As he rushed through the endless corridors, he stumbled upon people talking about his other brother, Kevin. It hadn’t taken long to discover that Kevin had been arrested for Gia’s shooting. He was only now feeling clear about what exactly had happened. Drugs from the procedure his father had put him through in the Bulgarian Underground marred his perfect memory riddling it with holes. At the time, he thought he had been dreaming about Faith screaming and Gia’s body slumping to the floor.

His heart clutched. He had left Gia there to die.

It wasn’t a dream.

Ian began to entertain the notion that he might be the monster they all thought him to be. A few minutes later Ian found himself in the Legacy Infirmary standing over Gia’s prone body. The stark white walls almost glowed. It was unusual seeing her bathed in so much light. He had always thought of her as a night woman.

He brushed the hair from her forehead and groaned. This was all his fault. She had been shot because Faith had wanted him dead. His mind traveled back to the last few days with Gia. She knew what they all claimed he was, yet she still chose to get involved with him. She had let him touch her. Make love to her. It was a memory he would always cherish.

As he leaned down to kiss her cheek, he whispered, “In another lifetime, I could have loved you.”

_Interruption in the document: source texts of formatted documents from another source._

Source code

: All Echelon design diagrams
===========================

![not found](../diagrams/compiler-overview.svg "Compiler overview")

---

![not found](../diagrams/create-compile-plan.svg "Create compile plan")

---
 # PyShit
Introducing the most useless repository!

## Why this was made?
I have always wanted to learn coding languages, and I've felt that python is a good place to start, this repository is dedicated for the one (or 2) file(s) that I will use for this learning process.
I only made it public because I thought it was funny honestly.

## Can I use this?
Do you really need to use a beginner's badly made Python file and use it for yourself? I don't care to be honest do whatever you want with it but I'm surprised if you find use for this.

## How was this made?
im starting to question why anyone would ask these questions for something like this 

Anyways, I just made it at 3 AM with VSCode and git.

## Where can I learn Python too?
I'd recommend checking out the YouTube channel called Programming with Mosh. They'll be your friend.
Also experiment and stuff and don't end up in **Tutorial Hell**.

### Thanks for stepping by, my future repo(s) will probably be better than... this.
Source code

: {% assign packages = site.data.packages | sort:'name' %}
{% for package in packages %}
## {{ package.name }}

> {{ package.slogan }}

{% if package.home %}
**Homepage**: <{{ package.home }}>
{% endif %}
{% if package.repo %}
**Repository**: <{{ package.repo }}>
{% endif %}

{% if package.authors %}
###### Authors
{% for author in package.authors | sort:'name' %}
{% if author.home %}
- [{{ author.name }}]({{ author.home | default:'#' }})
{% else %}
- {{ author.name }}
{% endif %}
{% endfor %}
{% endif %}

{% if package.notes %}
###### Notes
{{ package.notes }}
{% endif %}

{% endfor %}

He pressed his forehead into hers. “I can’t believe you willingly gave yourself to me.” Ian paused as he watched Gia breathe. He knew she was going to live. “But you don’t want a man like me, sweet one. A man who can’t forget.” He pressed his lips to her cheek before walking out the door.

His choked up whisper followed him through the room, “I’m sorry.”

Ian hadn’t made it far before the events of the last few years broke him down. He found himself in the vending area sitting on the floor with his back up against the wall.

What in the hell was wrong with him? He couldn’t get Faith out of his mind. He had been out of his skull in love with her. He had been in the kind of love he didn’t think possible for a man like himself. Ian Fairchild had never been a paragon of virtue, but Faith had knocked him for a loop.

The more he thought about it, the more he realized that Faith had been the one to initially start the sexual advance. The memories wouldn’t stop haunting him. Her body. Her lips. Her – everything. But he wouldn’t let it control him again. He couldn’t afford to. He didn’t want a repeat performance of what had happened the first time. Julian had killed him.

They all thought Black had killed him, and in a way, they were right. Ian had died for all of twenty minutes. His heart stopped beating in the helicopter and he wasn’t revived until he reached the emergency room. According to the hospital staff, he was a medical miracle. Even the doctors who had saved him couldn’t believe he was alive.

Ian had been given a second chance.

Sometimes he wondered why this was happening to him. Maybe he had been better off dead, or in the three year coma doctors had initiated. Both were preferable to the living hell he was enduring now. If he was at least dead, the pain wouldn’t be so all consuming, so fiercely pounding in his chest. It was the pain of losing her that clutched his heart.

In that instant, Ian Fairchild made a rash decision.

He had to get away. Get away from London and the Legacy – and Faith. He couldn’t take the pain any more.